In fact, the opening scenes are so good, I'd be willing to pay $40 for a DVD that amalgamates all these opening scenes, including the title song that follows. That's $40 for high-quality 3-minute AVI files, one per episode.
I know these opening scenes are amazing because I have tried to come up with my own screenplay for these opening scenes everyday for almost a year now. And my best screenplay so far is still far less exciting than the least exciting opening scene that (presumably) David Shore came up with. That's one year, my friends. One whole year. Even if my creativity was that poor, I refuse to believe I can't do better even after a year.
Whenever my friends and I randomly get into a conversation about House, we almost always end up into a heated argument about House's character, his personality, or at the very least, about how the show is total BS, medically speaking. But no one so far has mentioned the opening scene. Not a single one. Which is great for me since it means no one else has discovered what an emotional spike these 3-minutes can achieve. One episode, 3 minutes, and about 2 hours of excellent work accomplished thereafter. Quite the sweet deal, wouldn't you agree?
Sometimes I get the feeling that all my friends are guarding their little House IV secret the same way I used to. Or maybe they're waiting for confirmation much in the same way I was until last week. If that's the case, then here you go, here's your confirmation. You're indeed right about the effect.
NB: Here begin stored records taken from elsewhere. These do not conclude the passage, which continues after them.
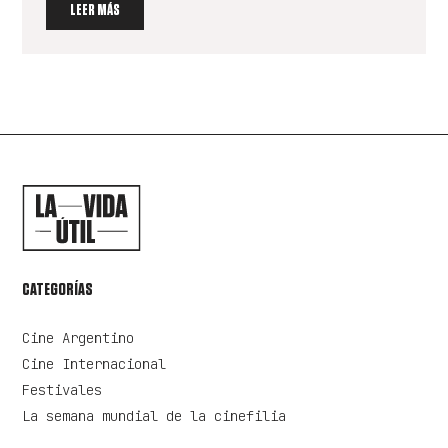
LEER MÁS
CATEGORÍAS
Cine Argentino
Cine Internacional
Festivales
La semana mundial de la cinefilia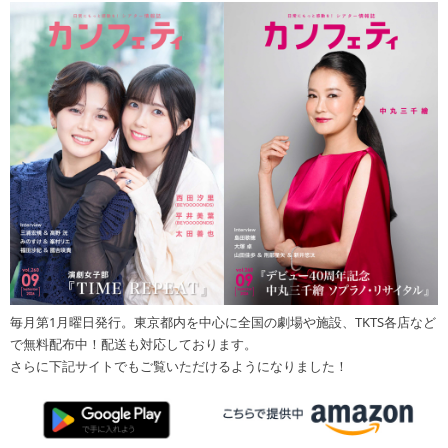
毎月第1月曜日発行。東京都内を中心に全国の劇場や施設、TKTS各店など
で無料配布中！配送も対応しております。
さらに下記サイトでもご覧いただけるようになりました！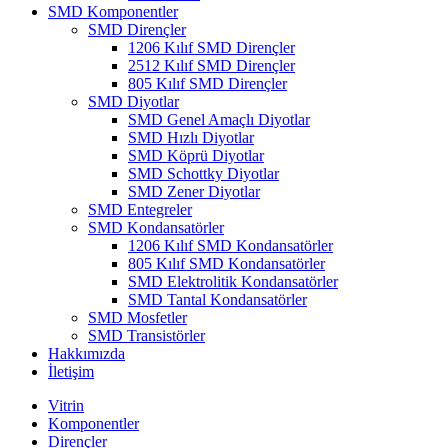
SMD Komponentler
SMD Dirençler
1206 Kılıf SMD Dirençler
2512 Kılıf SMD Dirençler
805 Kılıf SMD Dirençler
SMD Diyotlar
SMD Genel Amaçlı Diyotlar
SMD Hızlı Diyotlar
SMD Köprü Diyotlar
SMD Schottky Diyotlar
SMD Zener Diyotlar
SMD Entegreler
SMD Kondansatörler
1206 Kılıf SMD Kondansatörler
805 Kılıf SMD Kondansatörler
SMD Elektrolitik Kondansatörler
SMD Tantal Kondansatörler
SMD Mosfetler
SMD Transistörler
Hakkımızda
İletişim
Vitrin
Komponentler
Dirençler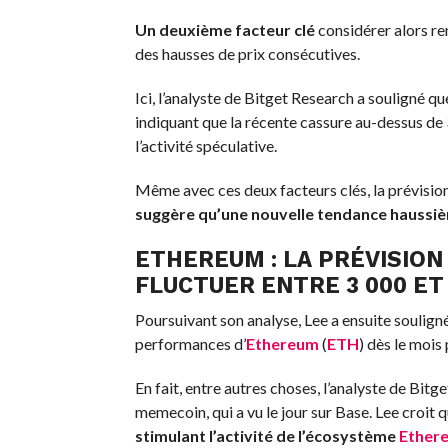
Un deuxième facteur clé
considérer alors re
des hausses de prix consécutives.
Ici, l’analyste de Bitget Research a souligné que
indiquant que la récente cassure au-dessus de 
l’activité spéculative.
Même avec ces deux facteurs clés, la prévision 
suggère qu’une nouvelle tendance haussièr
ETHEREUM : LA PRÉVISION 
FLUCTUER ENTRE 3 000 ET
Poursuivant son analyse, Lee a ensuite soulign
performances d’
Ethereum
(
ETH
) dès le mois
En fait, entre autres choses, l’analyste de Bitg
memecoin, qui a vu le jour sur Base. Lee croit 
stimulant l’activité de l’écosystème
Ether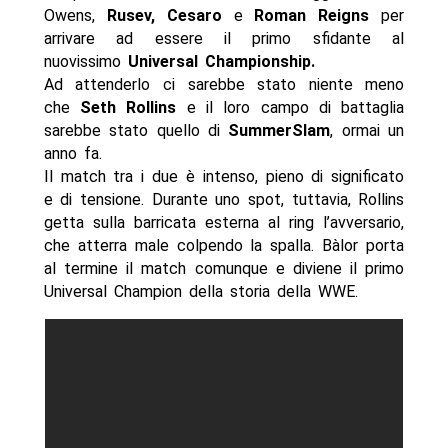
Owens,
Rusev, Cesaro
e
Roman Reigns
per
arrivare ad essere il primo sfidante al
nuovissimo
Universal Championship.
Ad attenderlo ci sarebbe stato niente meno
che
Seth Rollins
e il loro campo di battaglia
sarebbe stato quello di
SummerSlam
, ormai un
anno fa.
Il match tra i due è intenso, pieno di significato
e di tensione. Durante uno spot, tuttavia, Rollins
getta sulla barricata esterna al ring l’avversario,
che atterra male colpendo la spalla. Bàlor porta
al termine il match comunque e diviene il primo
Universal Champion della storia della WWE.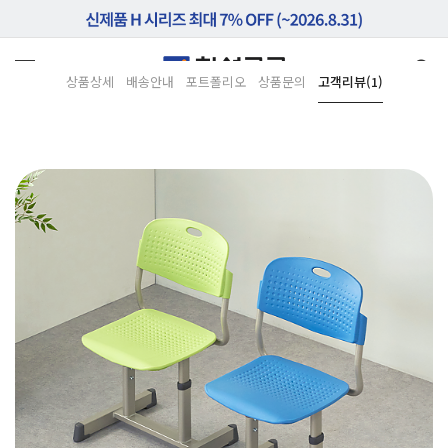
상품상세
배송안내
포트폴리오
상품문의
고객리뷰(1)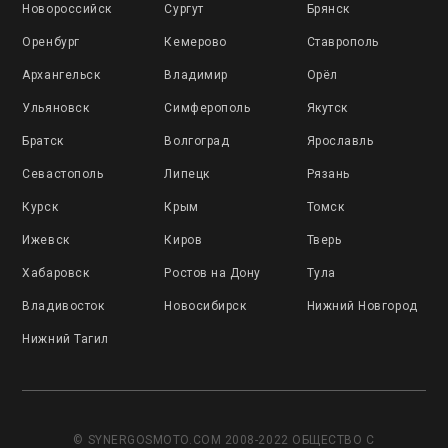
Новороссийск
Сургут
Брянск
Оренбург
Кемерово
Ставрополь
Архангельск
Владимир
Орёл
Ульяновск
Симферополь
Якутск
Братск
Волгоград
Ярославль
Севастополь
Липецк
Рязань
Курск
Крым
Томск
Ижевск
Киров
Тверь
Хабаровск
Ростов на Дону
Тула
Владивосток
Новосибирск
Нижний Новгород
Нижний Тагил
© SYNERGOSMOTO.COM 2008-2022 ОБЩЕСТВО С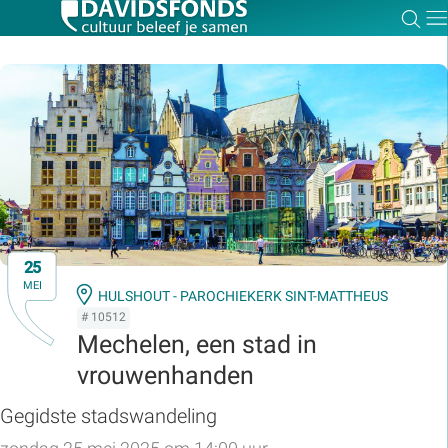
Zoe
Dir
Zoek:
Zoeken
25
MEI
HULSHOUT - PAROCHIEKERK SINT-MATTHEUS
# 10512
Mechelen, een stad in
vrouwenhanden
Gegidste stadswandeling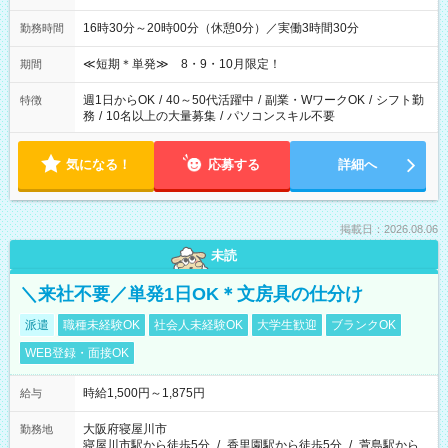
16時30分～20時00分（休憩0分）／実働3時間30分
勤務時間
≪短期＊単発≫ 8・9・10月限定！
期間
週1日からOK
/
40～50代活躍中
/
副業・WワークOK
/
シフト勤
特徴
務
/
10名以上の大量募集
/
パソコンスキル不要
気になる！
応募する
詳細へ
掲載日：2026.08.06
未読
＼来社不要／単発1日OK＊文房具の仕分け
派遣
職種未経験OK
社会人未経験OK
大学生歓迎
ブランクOK
WEB登録・面接OK
時給1,500円～1,875円
給与
大阪府寝屋川市
勤務地
寝屋川市駅から徒歩5分
/
香里園駅から徒歩5分
/
萱島駅から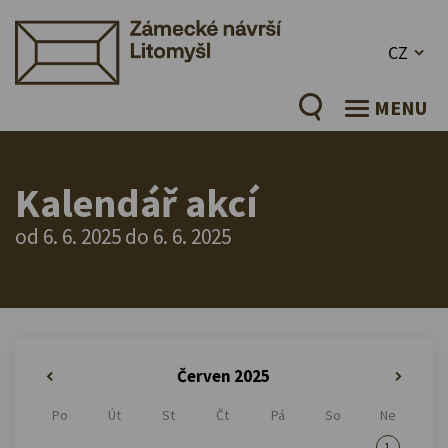
CZ
MENU
Kalendář akcí
od 6. 6. 2025 do 6. 6. 2025
Červen 2025
«
»
Po
Út
St
Čt
Pá
So
Ne
1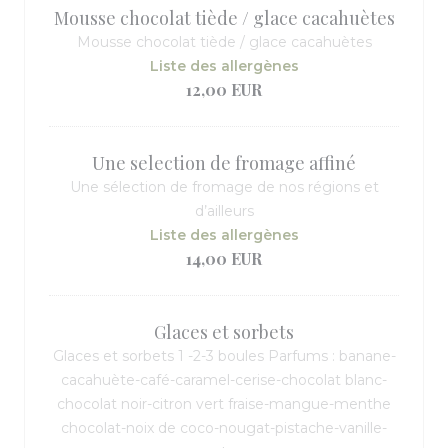
Mousse chocolat tiède / glace cacahuètes
Mousse chocolat tiède / glace cacahuètes
Liste des allergènes
12,00 EUR
Une selection de fromage affiné
Une sélection de fromage de nos régions et
d’ailleurs
Liste des allergènes
14,00 EUR
Glaces et sorbets
Glaces et sorbets 1 -2-3 boules Parfums : banane-
cacahuète-café-caramel-cerise-chocolat blanc-
chocolat noir-citron vert fraise-mangue-menthe
chocolat-noix de coco-nougat-pistache-vanille-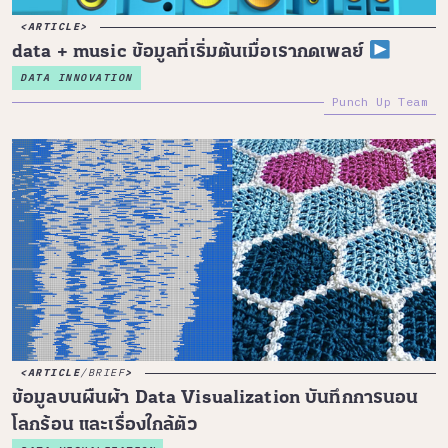
ARTICLE
data + music ข้อมูลที่เริ่มต้นเมื่อเรากดเพลย์
DATA INNOVATION
Punch Up Team
ARTICLE
/
BRIEF
ข้อมูลบนผืนผ้า Data Visualization บันทึกการนอน
โลกร้อน และเรื่องใกล้ตัว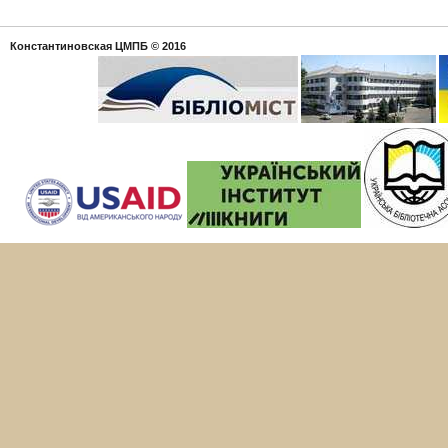
Константиновская ЦМПБ
© 2016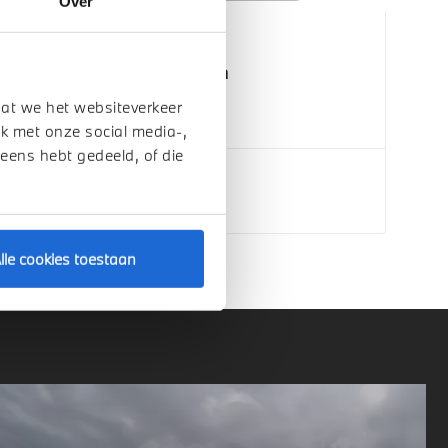
Over
Eindhoven
MINI
Aceman
E
dat we het websiteverkeer
2026
1 km
k met onze social media-,
 eens hebt gedeeld, of die
€ 38.079
Bekijk details
lle cookies toestaan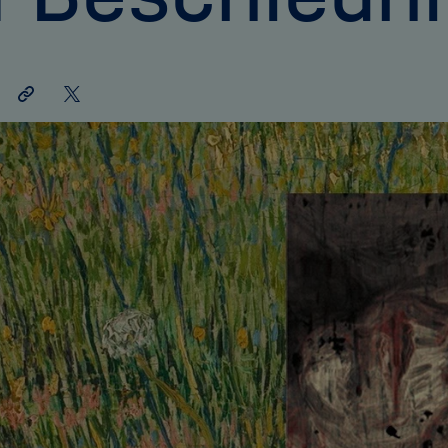
Link
Auf
teilen
X
teilen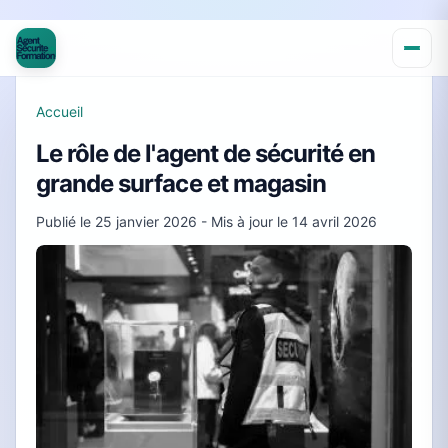
Accueil
Le rôle de l'agent de sécurité en
grande surface et magasin
Publié le
25 janvier 2026
- Mis à jour le
14 avril 2026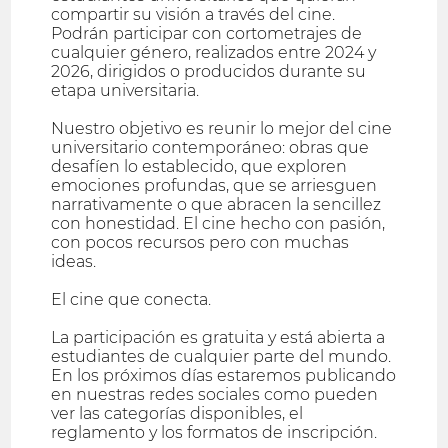
compartir su visión a través del cine.
Podrán participar con cortometrajes de
cualquier género, realizados entre 2024 y
2026, dirigidos o producidos durante su
etapa universitaria.
Nuestro objetivo es reunir lo mejor del cine
universitario contemporáneo: obras que
desafíen lo establecido, que exploren
emociones profundas, que se arriesguen
narrativamente o que abracen la sencillez
con honestidad. El cine hecho con pasión,
con pocos recursos pero con muchas
ideas.
El cine que conecta.
La participación es gratuita y está abierta a
estudiantes de cualquier parte del mundo.
En los próximos días estaremos publicando
en nuestras redes sociales como pueden
ver las categorías disponibles, el
reglamento y los formatos de inscripción.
The point I'm trying to make is that you too should try to find these motivation IVs in your life. I got a head-start so I already have four to five of these IVs in my treasure chest. But how many can you say you've got? One? Two? Zero? You might think music might be your IV, and it might, but unless you do unconventional things with music like preventing yourself from listening to your favorite song for many months and then listening to it once you've achieved a goal you've set for yourself, I wouldn't quite call it an IV.
In a somewhat odd combination of meta-ness and voluntary co-incidence, I wrote this essay after promptly giving myself a shot of House IV, administered over a duration of 2 minutes and 13 seconds. Explains how the post got so freakishly long.